Puis la désillusion, le retour à la réalité : l'après-régime hyperprotéiné. La catastrophe, le retour des kilos avec à chaque fois des kilos bonus. Le dégoût de soi et les larmes. Le regard amer et las de ma mère sur "mes" échecs.
La crise. Les cris. J'impose qu'on en parle plus. Mon corps est MON corps. Qu'il soit moche ou sexy, beau ou laid, il m'appartient et je ne boirais plus de milk-shake à me faire vomir !

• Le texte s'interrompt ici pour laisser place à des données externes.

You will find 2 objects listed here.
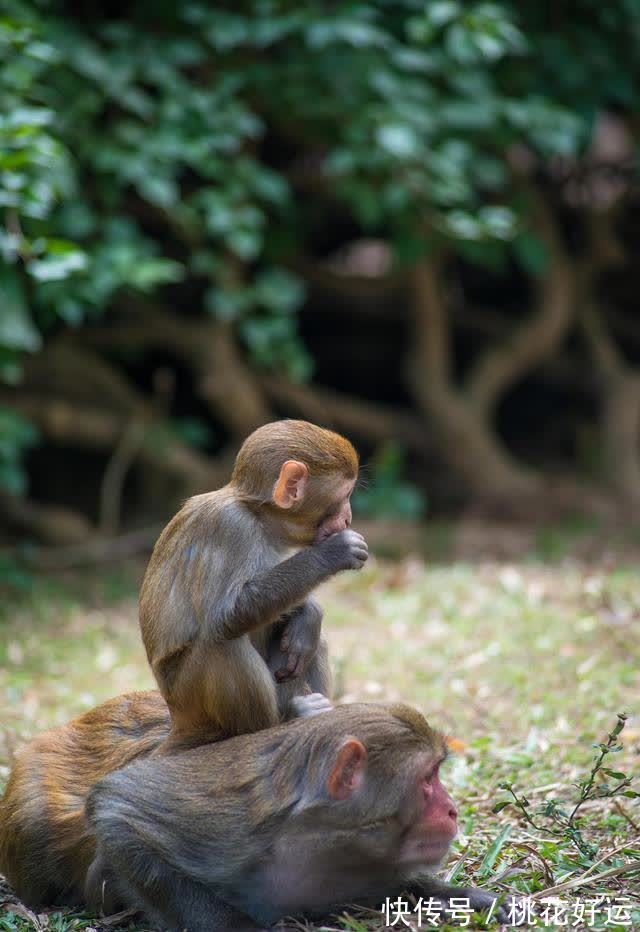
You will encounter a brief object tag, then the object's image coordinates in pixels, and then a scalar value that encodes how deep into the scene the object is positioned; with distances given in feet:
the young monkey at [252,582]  21.45
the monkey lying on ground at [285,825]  18.78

La fin d'une époque, la folle course à la taille 38. La fausse acceptation (de guerre lasse contre moi-même) de mon gentil 42 en jeans et 42/44 en tee-shirts. Puis l'insidieuse descente aux enfers. On passe du 42 au 44 en bas et au 46/48 en haut. Ca coince de partout. Je ne respire plus. Problèmes cardiaques, retour de l'asthme qui m'avait un peu oublié. Essouflement. Retour à la case départ : le régime ?

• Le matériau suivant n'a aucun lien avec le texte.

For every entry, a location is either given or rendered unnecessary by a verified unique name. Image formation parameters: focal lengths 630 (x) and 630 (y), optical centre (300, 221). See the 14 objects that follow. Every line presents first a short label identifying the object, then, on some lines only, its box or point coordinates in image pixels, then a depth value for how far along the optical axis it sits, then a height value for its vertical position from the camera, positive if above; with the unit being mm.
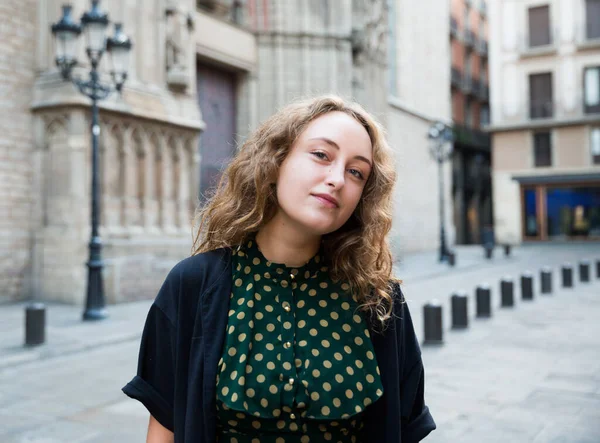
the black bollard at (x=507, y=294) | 11234 -1054
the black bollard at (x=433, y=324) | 7852 -1103
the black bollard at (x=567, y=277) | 14562 -992
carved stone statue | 14117 +4306
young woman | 1739 -217
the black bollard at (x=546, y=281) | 13258 -985
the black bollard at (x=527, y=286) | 12328 -1008
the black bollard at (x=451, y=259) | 21108 -782
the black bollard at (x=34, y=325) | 7793 -1039
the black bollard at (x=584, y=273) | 15883 -982
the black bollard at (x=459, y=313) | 8992 -1108
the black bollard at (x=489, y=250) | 25344 -592
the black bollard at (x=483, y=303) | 10156 -1092
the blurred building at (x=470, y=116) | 41531 +8447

Perdre une quizaine de kilos en 4 ans, tout doucement, mais avec le soutien de véritables amies de fac. Avec amour. Avec bonheur. Maintenir ce poids pendant 4 ans encore, sans trop d'efforts. J'allais bien dans mon corps et dans ma tête, je m'aimais, je m'acceptais. Je ne subissais plus la terreur quotidienne de ma mère, je n'habitais plus chez elle depuis 4 ans...comme par hasard ?
Vient ensuite la crise familiale, le couple parental qui se déchire, se hait, et nous fait beaucoup de mal. Mes frères et moi avons "pris dans la gueule" comme on dit, quelques 38tonnes pendant 2 ans de cette "guerre". Ma mère venue s'installer chez moi... Alors que je suis en couple. Et ? Comme par hasard le retour du fléau, le retour du "grand mal". Le surpoids, les kilos qui s'accumulent.
Ma mère toujours à me critiquer sur tous mes choix et surtout ceux alimentaires et vestimentaires. Ma mère qui parce qu'elle "paye" pense avoir le droit de regard sur toute mon existence.
Ma mère qui m'asphysxie au point que mon couple a failli se casser. Ma mère qui refuse d'admettre son côté toxique envers moi. Nouvelle crise familiale. Je suis une fille indigne, une ingrate, une méchante fille.
Ma mère qui est malade (depuis longtemps) et qui en joue fabuleusement bien pour que je ne rompe pas tout contact avec elle. Ma mère qui parfois tout de même a raison.
Je l'aime malgré tout ce qu'elle m'a fait faire. Malgré tout ce qu'elle a raté avec moi, tout ce qu'on a pas vécue comme relation mère-fille. C'est ma petite maman. Je la ménage comme je peux. Et je me ménage comme je peux.
Je refuse de lui raconter toute ma vie et je l'écarte systématiquement de mes problèmes de poids sinon c'est la crise de colère assurée. J'essaie de ne pas répondre et faire une scène quand elle m'envoie des vêtement en taille 38 alors qu'elle sait que je fais du 44.
Elle habite à nouveau loin de chez moi depuis 2 ans mais je n'arrive toujours pas à perdre du poids.
Comment perdre ces kilos émotionnels que j'ai pris en refusant longtemps d'extérioriser ma peine ? Comment faire pour ranger hors de moi, hors de mon corps, tout ce poids des émotions ???